Fossil Fuels: Boon, Not Bane, to Both Man and Nature

Unfortunately, professors such as McKibben, Smithey, Ekins, and McGlade hold sway in most of our colleges and universities, and provide much of the commentary regarding energy and climate in much of the major media. As a result, saner voices are squeezed out. One of those saner voices is Dr. Indur M. Goklany, who has written and spoken trenchantly and fearlessly on these issues. Fossil fuels, he says, are to be celebrated and used, not condemned.

“For most of its existence, mankind’s well-being was dictated by disease, the elements and other natural factors, and the occasional conflict,” he wrote in Humanity Unbound: How Fossil Fuels Saved Humanity from Nature and Nature from Humanity, published by the Cato Institute. “Virtually everything it needed — food, fuel, clothing, medicine, transport, mechanical power — was the direct or indirect product of living nature.”

“Then,” Goklany writes, “mankind began to develop technologies to augment or displace living nature’s uncertain bounty. Gradually food supplies and nutrition improved and population, living standards, and human well-being advanced haltingly. The Industrial Revolution accelerated these trends. Mankind broke its Malthusian bonds. Growth became the norm. Population exploded, along with living standards and well-being.”

Dr. Goklany, who represented the United States on the UN’s Intergovernmental Panel on Climate Change (IPCC) and helped produce the IPCC’s First Assessment Report, notes:

Technologies dependent on cheap fossil fuels enabled these improving trends. Nothing can be made, transported, or used without energy, and fossil fuels provide 80 percent of mankind’s energy and 60 percent of its food and clothing. Thus, absent fossil fuels, global cropland would have to increase by 150 percent to meet current food demand, but conversion of habitat to cropland is already the greatest threat to biodiversity. By lowering humanity’s reliance on living nature, fossil fuels not only saved humanity from nature’s whims, but nature from humanity’s demands.

Dr. Goklany is one of the many scientists, economists, and policy experts who argue from sound data and verifiable history (not from discredited “black box” computer models that are inaccessible to the public and other researchers) that fossil fuels should be unleashed, not locked away.

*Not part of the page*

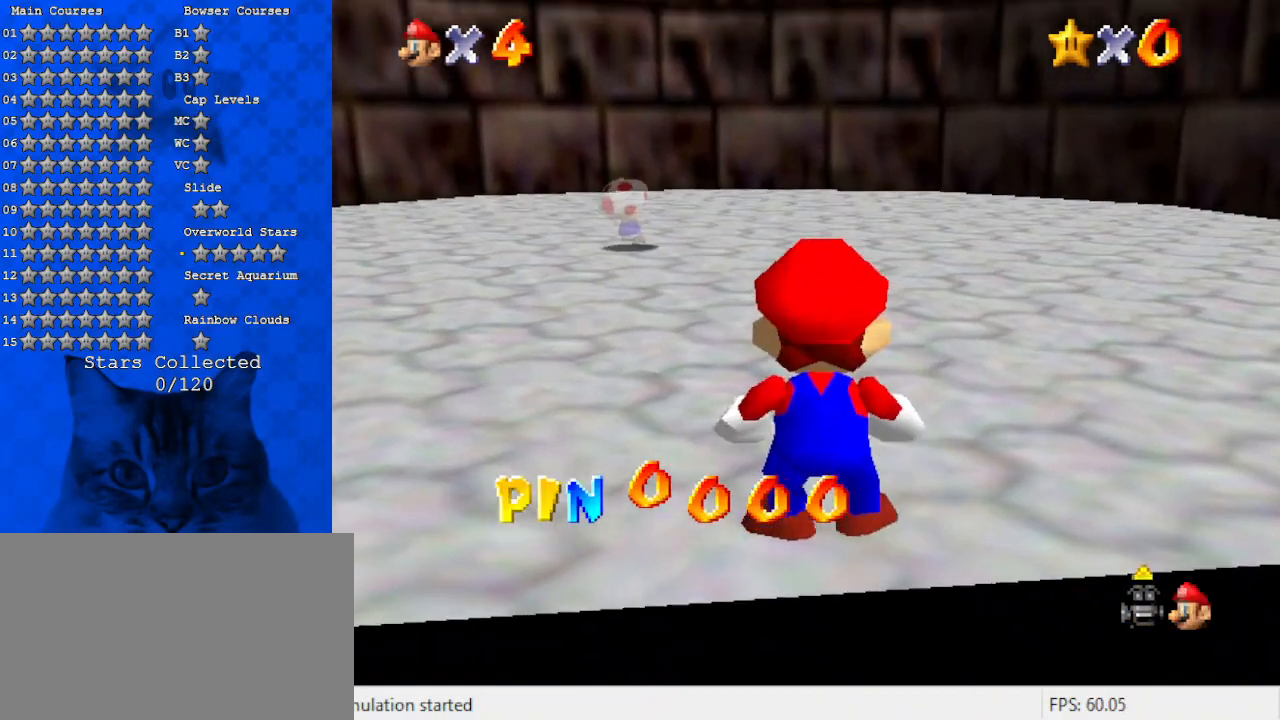
{"keys": ["down"], "events": [[67, "w", "down"], [267, "w", "up"], [300, "down", "down"]]}
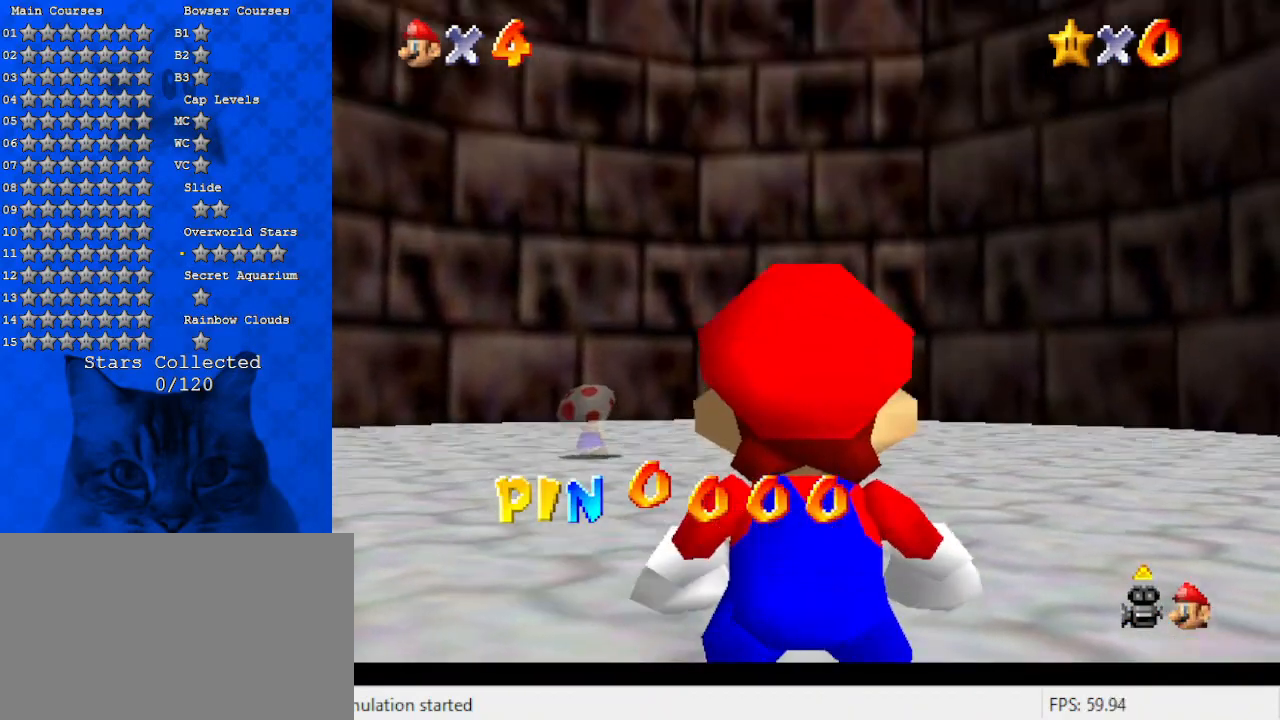
{"keys": ["left"], "events": [[233, "down", "up"], [300, "left", "down"]]}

In a recent column entitled “Why Fossil Fuels Are Morally Good,” John Stossel praises the work of Alex Epstein, whom he has also featured on his television program.

“Alex Epstein’s book The Moral Case for Fossil Fuels documents the rapidly shrinking number of human beings killed by storms, floods and other climate events thanks largely to ever-growing industry, fueled mainly by oil, natural gas and coal,” says Stossel.

Stossel continues:

In 2013, “Climate-related deaths were at a record low — in supposedly the worst climate in history — under 30,000,” says Epstein. In 1931, bad weather killed 3 million people. You can argue that we get some things wrong as a civilization, but thanks to our use of fossil fuels, we get something very right.

Epstein points out that humanity owes its current ability to survive harsh winters, arid deserts and other naturally dangerous environments to the same fuels activists now condemn: “We have the luxury of being able to absorb a certain amount of climate-related damage so we can live in all of these cool places.”

What Epstein, Stossel, Goklany, and others are pointing out is the fact that real societal “resiliency” only comes about when energy production has raised a society’s technology to a level that enables people to cope with the cruel vagaries of nature. Greenies like to talk about “renewables” providing a resilient society, but the amount of energy needed to lift the developing countries out of desperate poverty will not be provided by expensive and dilute power from wind turbines, solar panels, or chicken manure. And mandating that the life-saving, life-transforming power of fossil fuels remain buried in the ground is a prescription for early death, privation, and suffering for billions of our fellow human beings. And that is truly immoral.